Start of Material for this task

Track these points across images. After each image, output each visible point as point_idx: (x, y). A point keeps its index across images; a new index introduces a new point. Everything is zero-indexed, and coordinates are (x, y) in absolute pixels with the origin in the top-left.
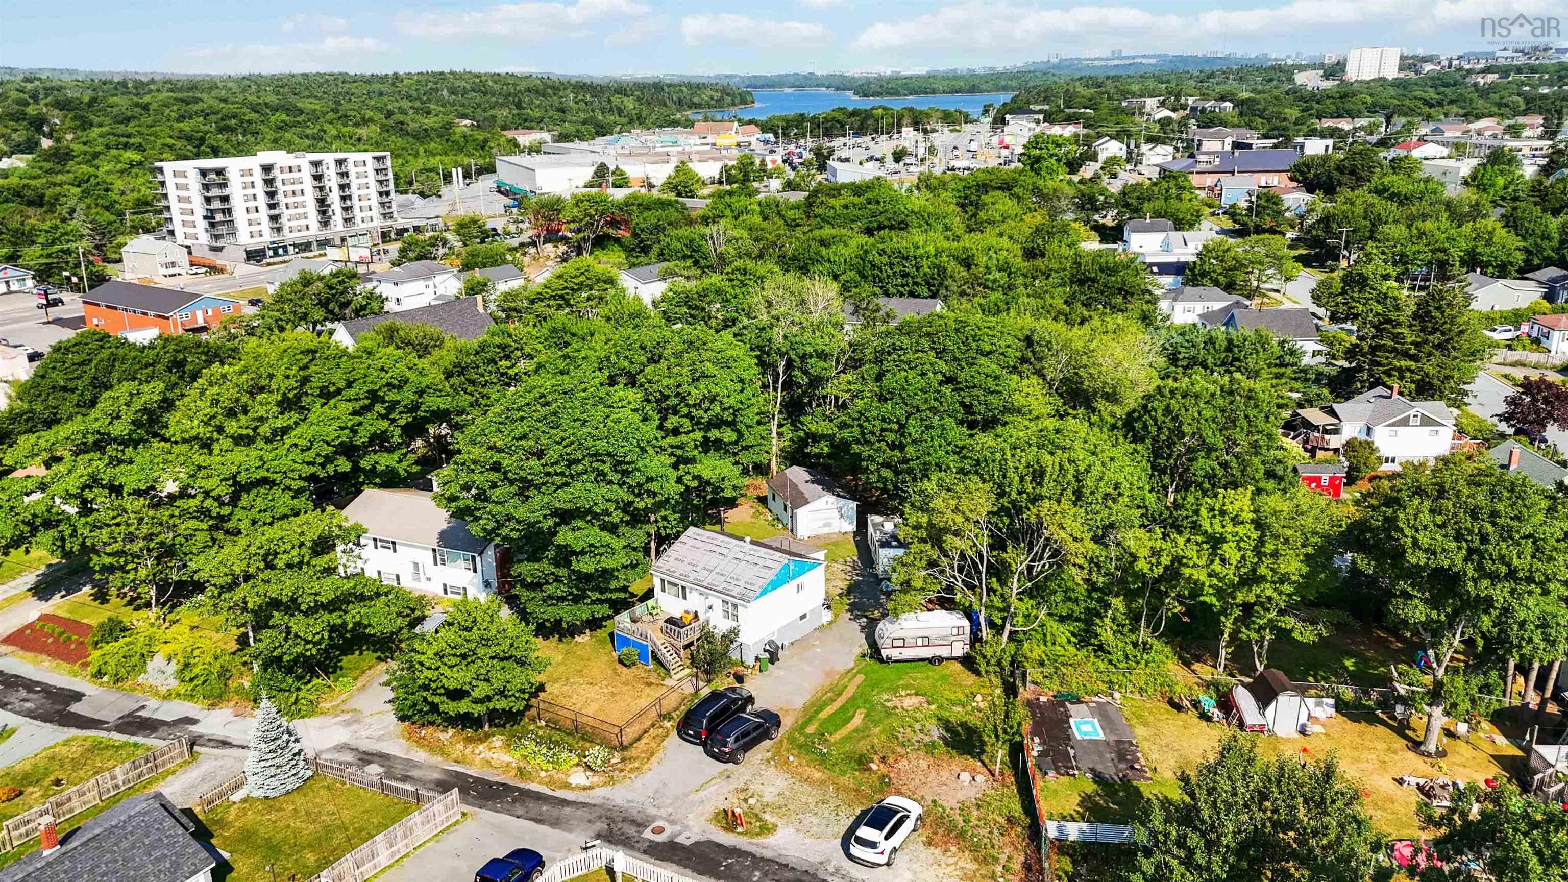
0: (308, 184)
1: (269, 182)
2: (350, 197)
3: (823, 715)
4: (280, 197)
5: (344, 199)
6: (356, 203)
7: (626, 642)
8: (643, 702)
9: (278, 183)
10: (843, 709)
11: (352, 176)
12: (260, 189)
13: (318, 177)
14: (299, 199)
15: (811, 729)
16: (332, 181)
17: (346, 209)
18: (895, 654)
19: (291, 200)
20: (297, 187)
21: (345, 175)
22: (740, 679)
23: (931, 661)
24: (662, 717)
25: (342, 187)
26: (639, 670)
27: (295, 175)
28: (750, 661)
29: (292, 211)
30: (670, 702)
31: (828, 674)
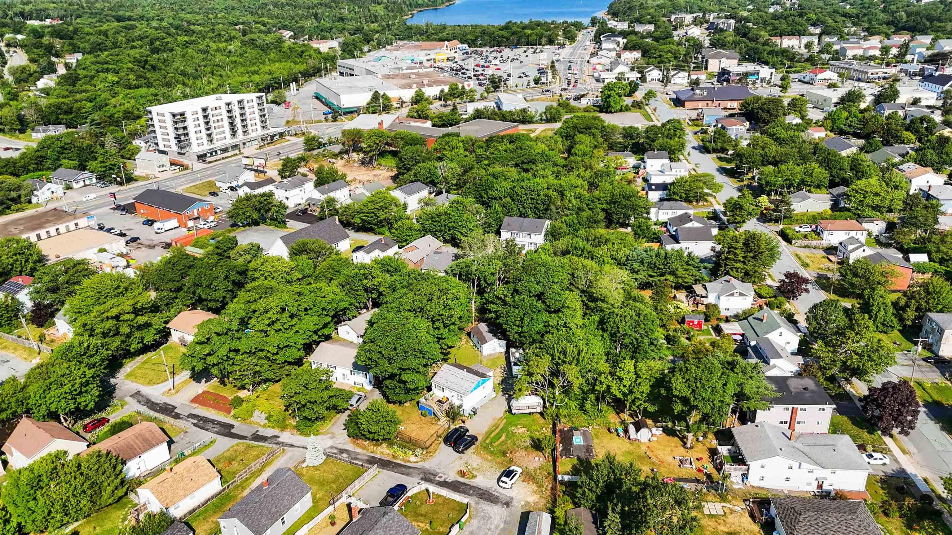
0: (225, 115)
1: (206, 117)
2: (245, 120)
3: (492, 436)
4: (211, 123)
5: (242, 121)
6: (249, 122)
7: (423, 408)
8: (432, 431)
9: (210, 117)
10: (498, 433)
11: (246, 109)
12: (202, 121)
13: (229, 111)
15: (487, 441)
16: (236, 112)
17: (244, 126)
18: (516, 412)
20: (219, 118)
21: (242, 108)
22: (464, 422)
23: (529, 414)
24: (438, 436)
25: (242, 115)
26: (428, 418)
27: (218, 111)
29: (218, 130)
30: (440, 432)
31: (494, 419)
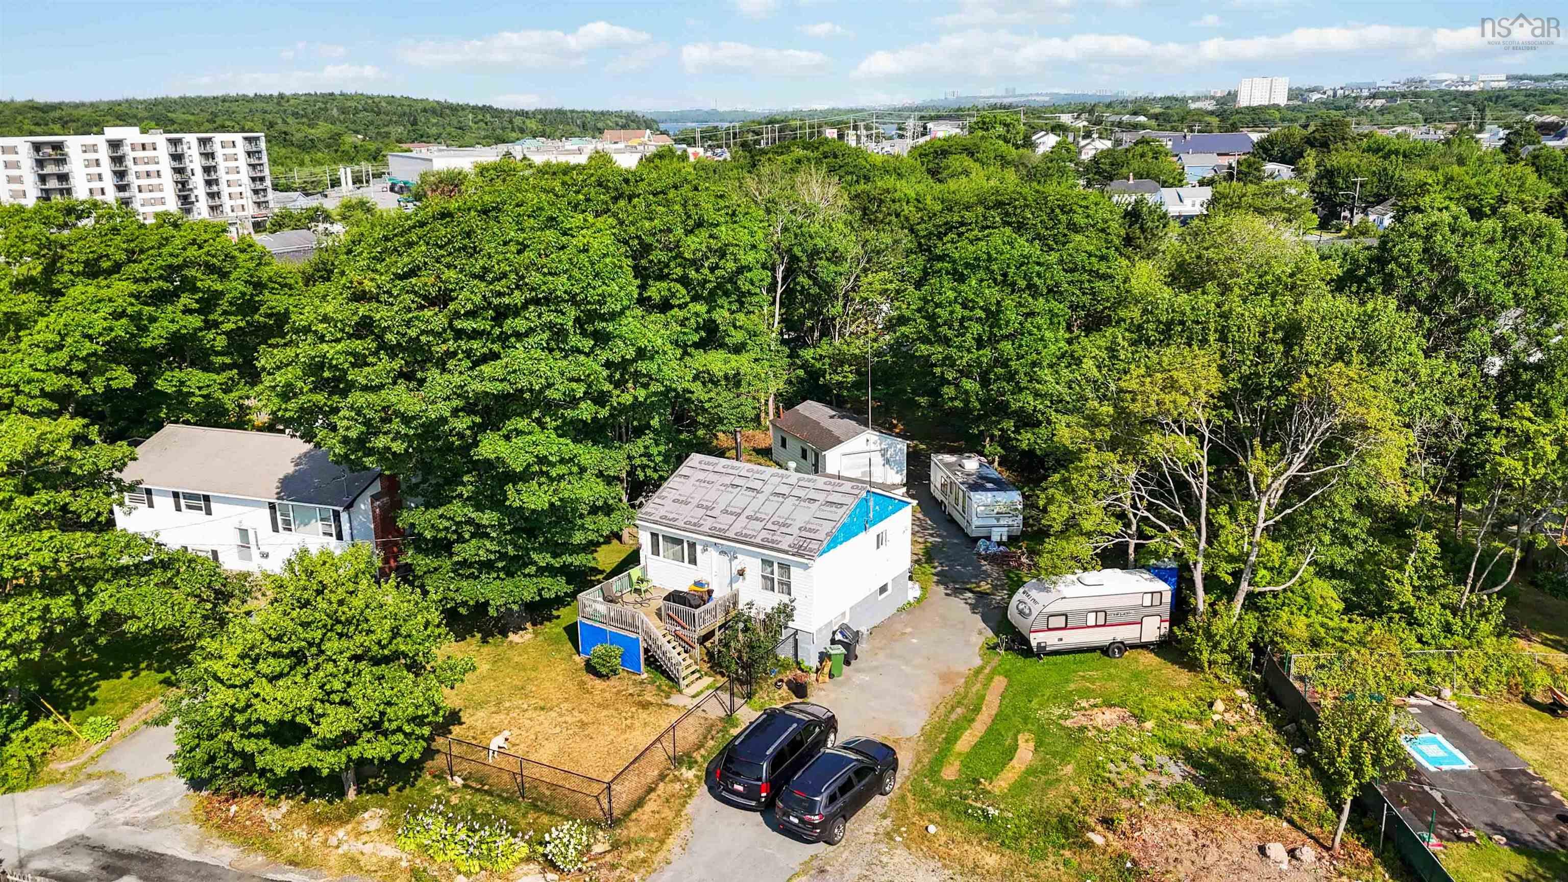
0: (166, 165)
1: (118, 160)
2: (216, 182)
3: (966, 742)
4: (131, 178)
5: (209, 183)
6: (225, 190)
7: (599, 635)
8: (640, 738)
9: (129, 163)
10: (992, 735)
11: (219, 158)
12: (106, 168)
13: (177, 157)
14: (154, 181)
15: (950, 772)
16: (194, 162)
17: (212, 195)
18: (1051, 640)
19: (144, 182)
20: (152, 168)
21: (210, 156)
22: (799, 689)
23: (1105, 651)
24: (679, 760)
25: (207, 170)
26: (622, 683)
27: (149, 153)
28: (812, 662)
29: (146, 195)
30: (689, 734)
31: (946, 678)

End of Material for this task

**The task:** Pictures aside, reproduce all of the data exactly.

**Answer for this exercise:**
Track these points across images. After each image, output each visible point as point_idx: (x, y). A point keeps its index across images; a new index introduces a new point. Everything is zero-indexed, and coordinates are (x, y) in absolute pixels with the origin in the top-left.
0: (308, 184)
1: (269, 182)
2: (350, 197)
3: (823, 715)
4: (280, 197)
5: (344, 199)
6: (356, 203)
7: (626, 642)
8: (643, 702)
9: (278, 183)
10: (843, 709)
11: (352, 176)
12: (260, 189)
13: (318, 177)
14: (299, 199)
15: (811, 729)
16: (332, 181)
17: (346, 209)
18: (895, 654)
19: (291, 200)
20: (297, 187)
21: (345, 175)
22: (740, 679)
23: (931, 661)
24: (662, 717)
25: (342, 187)
26: (639, 670)
27: (295, 175)
28: (750, 661)
29: (292, 211)
30: (670, 702)
31: (828, 674)
0: (225, 115)
1: (206, 117)
2: (245, 120)
3: (492, 436)
4: (211, 123)
5: (242, 121)
6: (249, 122)
7: (423, 408)
8: (432, 431)
9: (210, 117)
10: (498, 433)
11: (246, 109)
12: (202, 121)
13: (229, 111)
15: (487, 441)
16: (236, 112)
17: (244, 126)
18: (516, 412)
20: (219, 118)
21: (242, 108)
22: (464, 422)
23: (529, 414)
24: (438, 436)
25: (242, 115)
26: (428, 418)
27: (218, 111)
29: (218, 130)
30: (440, 432)
31: (494, 419)
0: (166, 165)
1: (118, 160)
2: (216, 182)
3: (966, 742)
4: (131, 178)
5: (209, 183)
6: (225, 190)
7: (599, 635)
8: (640, 738)
9: (129, 163)
10: (992, 735)
11: (219, 158)
12: (106, 168)
13: (177, 157)
14: (154, 181)
15: (950, 772)
16: (194, 162)
17: (212, 195)
18: (1051, 640)
19: (144, 182)
20: (152, 168)
21: (210, 156)
22: (799, 689)
23: (1105, 651)
24: (679, 760)
25: (207, 170)
26: (622, 683)
27: (149, 153)
28: (812, 662)
29: (146, 195)
30: (689, 734)
31: (946, 678)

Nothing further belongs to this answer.